## Task
Using the listing below, report all lines holding the word "buttons".

## Input data
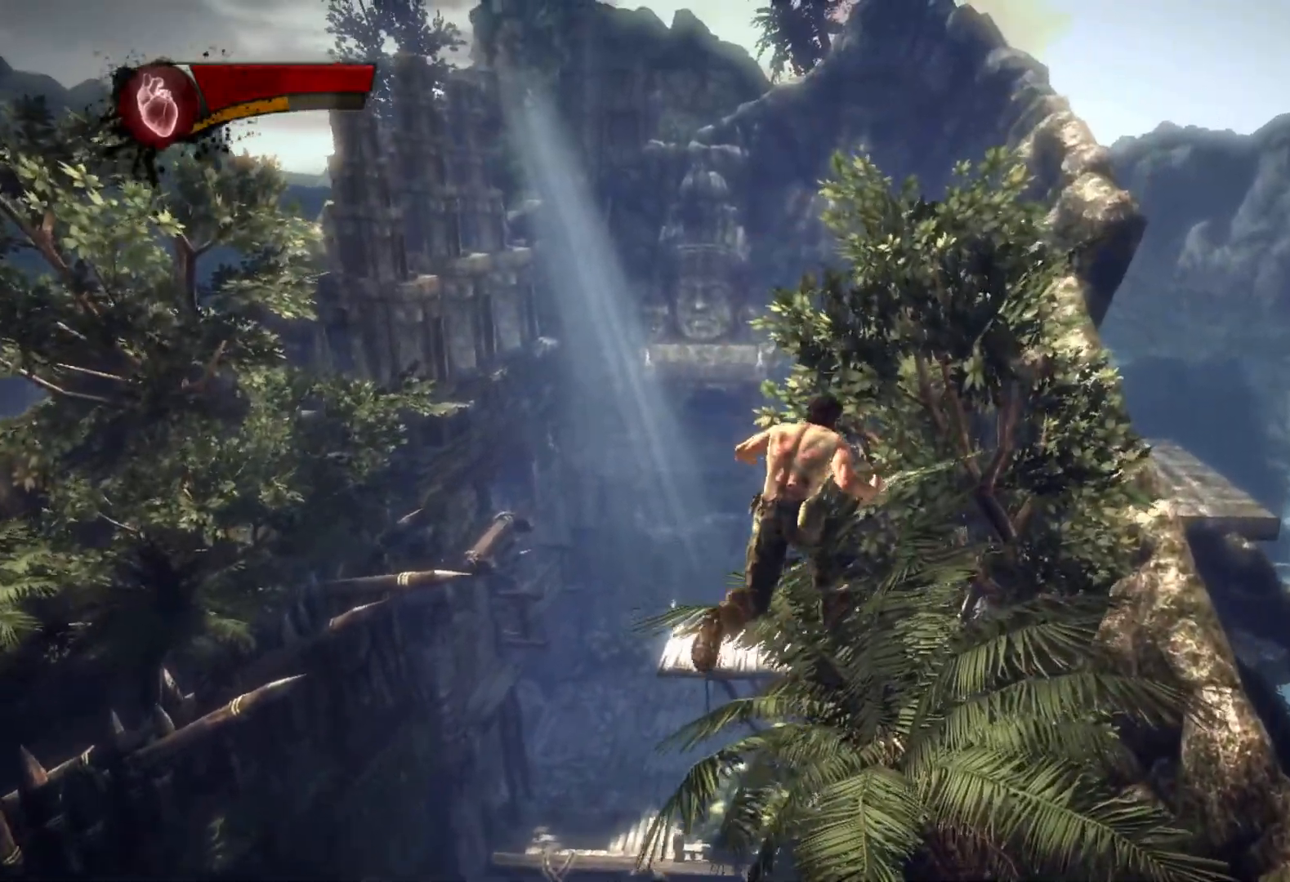
{"buttons": ["CIRCLE", "TRIANGLE"], "left_stick": "up", "right_stick": "center", "events": []}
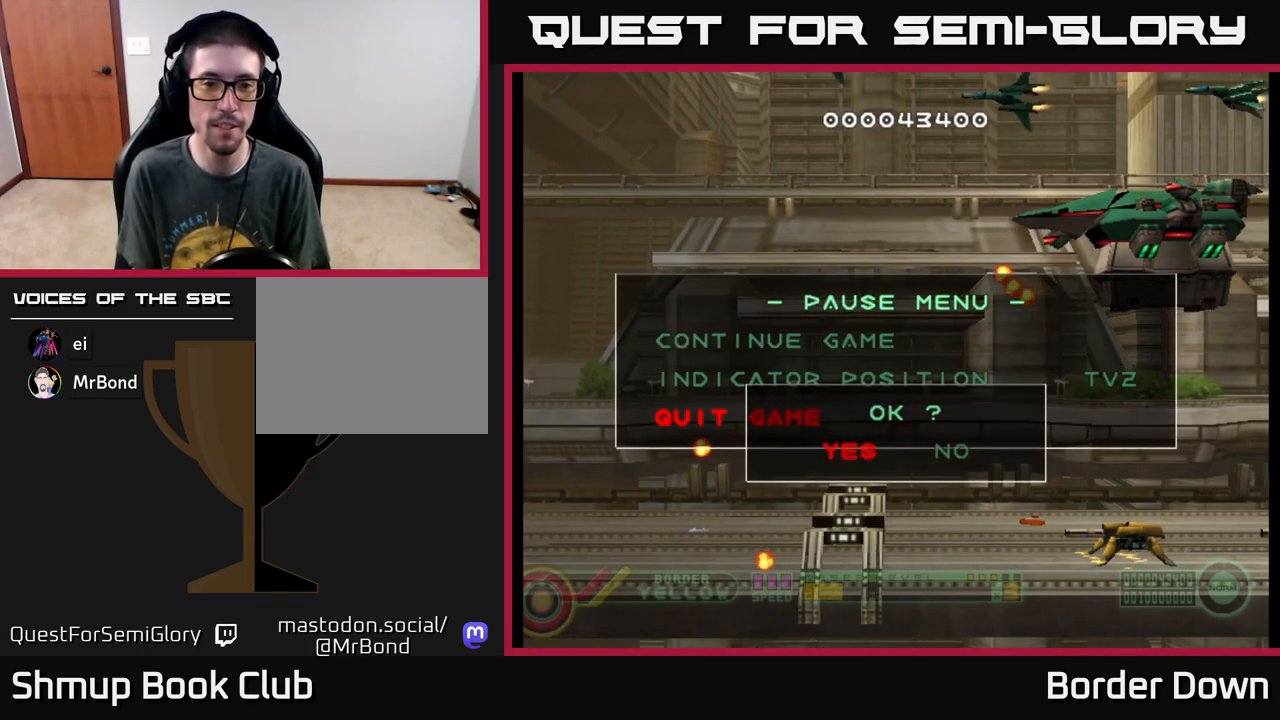
Gameplay with a controller (Xbox layout); each line is a JSON object with the inputs held at the frame after it. "events" lists button and stick changes between this image and that frame as [ms after this image, input, new state], when the widget could be followed in between. Not read: right_stick.
{"buttons": [], "left_stick": "center", "events": []}
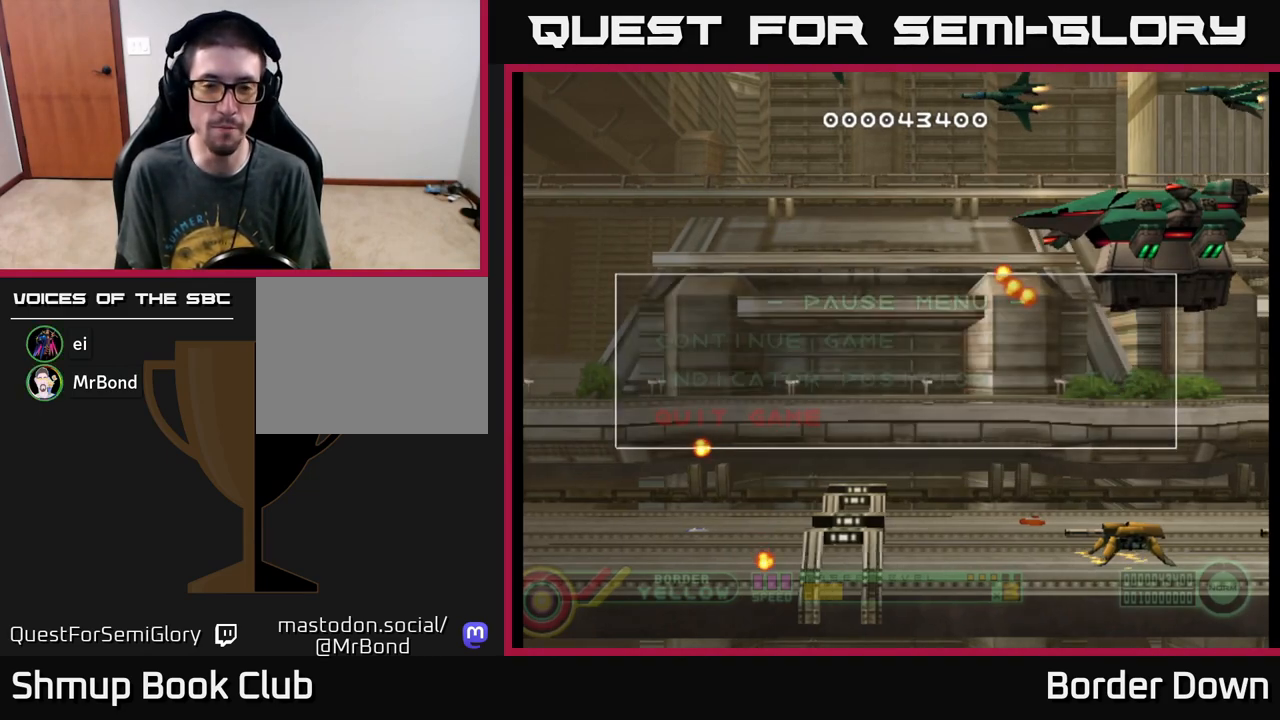
{"buttons": ["START"], "left_stick": "center", "events": [[500, "START", "down"]]}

## Reply to the exercise
{"buttons": ["CIRCLE", "TRIANGLE"], "left_stick": "up", "right_stick": "center", "events": []}
{"buttons": [], "left_stick": "center", "events": []}
{"buttons": ["START"], "left_stick": "center", "events": [[500, "START", "down"]]}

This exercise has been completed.